### CHALLENGE A
According to the piece on liberal talk radio, which station is the nation's largest talk show station?

### TEXT SECTION
──────────
Liberal Talk Radio?

There has been considerable comment in recent weeks about the failure of left-wing commentators to make it on talk radio. The leaders of the Democrat party speak openly of their desire to find someone to counteract the impact of Rush Limbaugh.



Al Gore is said to have had several meetings with potential backers for a talk show that would get out the Democrats’ message.

There is no mistaking the phenomenon. I have lived in three different locales over the past 5 years: the suburbs of New York City, along the coast of North Carolina, and the suburbs of New Haven, Connecticut. All three markets are dominated by conservative hosts, both nationally syndicated personalities such as Rush Limbaugh and G. Gordon Liddy, as well as local hosts. Over the years, WABC radio in New York, the nation’s largest talk show station, has tried to find a liberal who would get an audience sufficiently large to warrant keeping him or her on the air. Each was a bust, most notably Mario Cuomo.

Cuomo’s flop was especially vexing for Democrats, as he had been billed as the their star personality at the time, reportedly bright and eloquent and well-informed. Well, Cuomo may have been all those things, but no one wanted to listen to him. His show went off the air after just a few weeks, and at a time when Cuomo was looking for work after he had been defeated in his run for re-election as governor of New York.

There is no easy explanation for this circumstance. It would be nice to think that the success of the right-wing talk shows is an indication of a great silent majority out there waiting to be galvanized to transform the culture. But, from what I can tell, the country is not overwhelmingly conservative, politically or culturally. The liberals dominate the nation’s major newspapers and newsweeklies. They control Hollywood and academia. Politically correct movies do well at the box office. Their journals of opinion, such as The New Republic and The Nation, have circulations comparable to the right-wing publications, such as National Review and The Weekly Standard. The polls and electoral patterns indicate that the country is roughly split down the middle between Democrats and Republicans. The Republican edge in the Congress is narrow. Bill Clinton won — twice. Most of the country’s largest cities are overwhelmingly liberal Democrat, including those where conservative talk show hosts rule the airwaves.
──────────
### ENTRIES
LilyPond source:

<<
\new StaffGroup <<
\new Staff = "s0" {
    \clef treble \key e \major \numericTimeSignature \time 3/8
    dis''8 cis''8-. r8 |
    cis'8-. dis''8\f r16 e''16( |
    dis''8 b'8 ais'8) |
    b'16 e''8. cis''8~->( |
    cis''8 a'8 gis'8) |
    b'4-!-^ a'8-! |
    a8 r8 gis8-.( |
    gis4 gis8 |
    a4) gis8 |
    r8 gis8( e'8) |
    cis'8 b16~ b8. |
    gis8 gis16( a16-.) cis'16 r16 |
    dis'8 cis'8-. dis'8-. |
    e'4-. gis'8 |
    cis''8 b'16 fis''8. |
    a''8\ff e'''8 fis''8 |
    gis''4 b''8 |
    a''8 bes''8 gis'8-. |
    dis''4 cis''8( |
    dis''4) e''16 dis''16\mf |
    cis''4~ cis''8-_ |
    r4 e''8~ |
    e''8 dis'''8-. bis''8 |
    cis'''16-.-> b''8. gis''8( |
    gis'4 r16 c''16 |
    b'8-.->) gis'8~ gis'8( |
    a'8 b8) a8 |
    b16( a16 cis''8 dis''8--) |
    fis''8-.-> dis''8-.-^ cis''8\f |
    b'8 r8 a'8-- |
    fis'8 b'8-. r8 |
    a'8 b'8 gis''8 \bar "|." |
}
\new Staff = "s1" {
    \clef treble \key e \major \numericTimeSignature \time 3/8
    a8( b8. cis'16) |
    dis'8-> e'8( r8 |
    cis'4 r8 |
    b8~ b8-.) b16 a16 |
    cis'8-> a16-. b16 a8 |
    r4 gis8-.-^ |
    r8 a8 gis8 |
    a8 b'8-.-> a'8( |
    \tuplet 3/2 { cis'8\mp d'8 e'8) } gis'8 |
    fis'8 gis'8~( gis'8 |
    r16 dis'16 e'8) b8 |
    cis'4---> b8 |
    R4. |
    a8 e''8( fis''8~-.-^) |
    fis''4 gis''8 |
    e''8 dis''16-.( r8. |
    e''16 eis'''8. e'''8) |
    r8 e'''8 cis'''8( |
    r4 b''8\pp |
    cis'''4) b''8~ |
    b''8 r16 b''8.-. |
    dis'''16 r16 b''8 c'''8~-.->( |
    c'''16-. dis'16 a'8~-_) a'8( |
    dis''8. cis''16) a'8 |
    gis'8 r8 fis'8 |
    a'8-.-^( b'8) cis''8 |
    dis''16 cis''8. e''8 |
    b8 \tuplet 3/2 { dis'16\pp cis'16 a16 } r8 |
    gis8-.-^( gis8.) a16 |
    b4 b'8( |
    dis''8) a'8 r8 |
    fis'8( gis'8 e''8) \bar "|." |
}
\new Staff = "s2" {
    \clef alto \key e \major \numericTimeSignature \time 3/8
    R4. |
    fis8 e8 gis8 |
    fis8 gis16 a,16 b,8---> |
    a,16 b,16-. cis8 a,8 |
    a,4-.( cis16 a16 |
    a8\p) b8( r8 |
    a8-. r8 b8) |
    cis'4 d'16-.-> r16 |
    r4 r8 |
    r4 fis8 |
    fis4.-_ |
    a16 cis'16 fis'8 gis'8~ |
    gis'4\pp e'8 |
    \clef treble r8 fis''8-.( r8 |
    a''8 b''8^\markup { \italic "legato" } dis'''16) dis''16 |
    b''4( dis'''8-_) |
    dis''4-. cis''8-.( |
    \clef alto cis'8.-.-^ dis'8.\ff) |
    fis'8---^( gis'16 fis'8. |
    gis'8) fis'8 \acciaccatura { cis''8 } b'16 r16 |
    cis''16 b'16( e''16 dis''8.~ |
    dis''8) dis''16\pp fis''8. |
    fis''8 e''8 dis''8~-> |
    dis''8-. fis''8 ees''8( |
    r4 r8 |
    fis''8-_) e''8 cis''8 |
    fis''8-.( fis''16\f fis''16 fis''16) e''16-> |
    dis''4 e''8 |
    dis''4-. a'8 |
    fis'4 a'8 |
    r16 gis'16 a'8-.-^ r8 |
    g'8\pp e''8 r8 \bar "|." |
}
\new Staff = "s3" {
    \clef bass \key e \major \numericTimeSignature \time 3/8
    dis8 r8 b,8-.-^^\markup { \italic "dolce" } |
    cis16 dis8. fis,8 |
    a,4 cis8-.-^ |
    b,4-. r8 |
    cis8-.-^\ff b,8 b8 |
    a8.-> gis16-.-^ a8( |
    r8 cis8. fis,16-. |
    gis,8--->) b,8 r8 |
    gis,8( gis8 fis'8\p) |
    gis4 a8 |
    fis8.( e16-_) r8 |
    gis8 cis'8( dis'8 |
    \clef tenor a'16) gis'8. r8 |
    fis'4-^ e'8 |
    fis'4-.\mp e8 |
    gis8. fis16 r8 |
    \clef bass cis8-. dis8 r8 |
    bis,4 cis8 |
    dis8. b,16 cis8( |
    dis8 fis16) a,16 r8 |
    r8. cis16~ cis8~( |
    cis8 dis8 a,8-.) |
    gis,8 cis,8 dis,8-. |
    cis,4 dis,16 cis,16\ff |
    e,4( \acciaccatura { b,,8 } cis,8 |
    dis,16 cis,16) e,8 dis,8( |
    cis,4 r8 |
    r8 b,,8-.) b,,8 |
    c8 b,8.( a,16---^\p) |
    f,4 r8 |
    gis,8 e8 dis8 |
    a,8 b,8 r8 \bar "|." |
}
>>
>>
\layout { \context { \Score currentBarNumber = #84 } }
──────────
### CHALLENGE B
Tally the lines in the rows that contain the string "clef", with case counting, and reply with the number alone.

### WRITTEN RESPONSE A
WABC radio in New York.

### WRITTEN RESPONSE B
8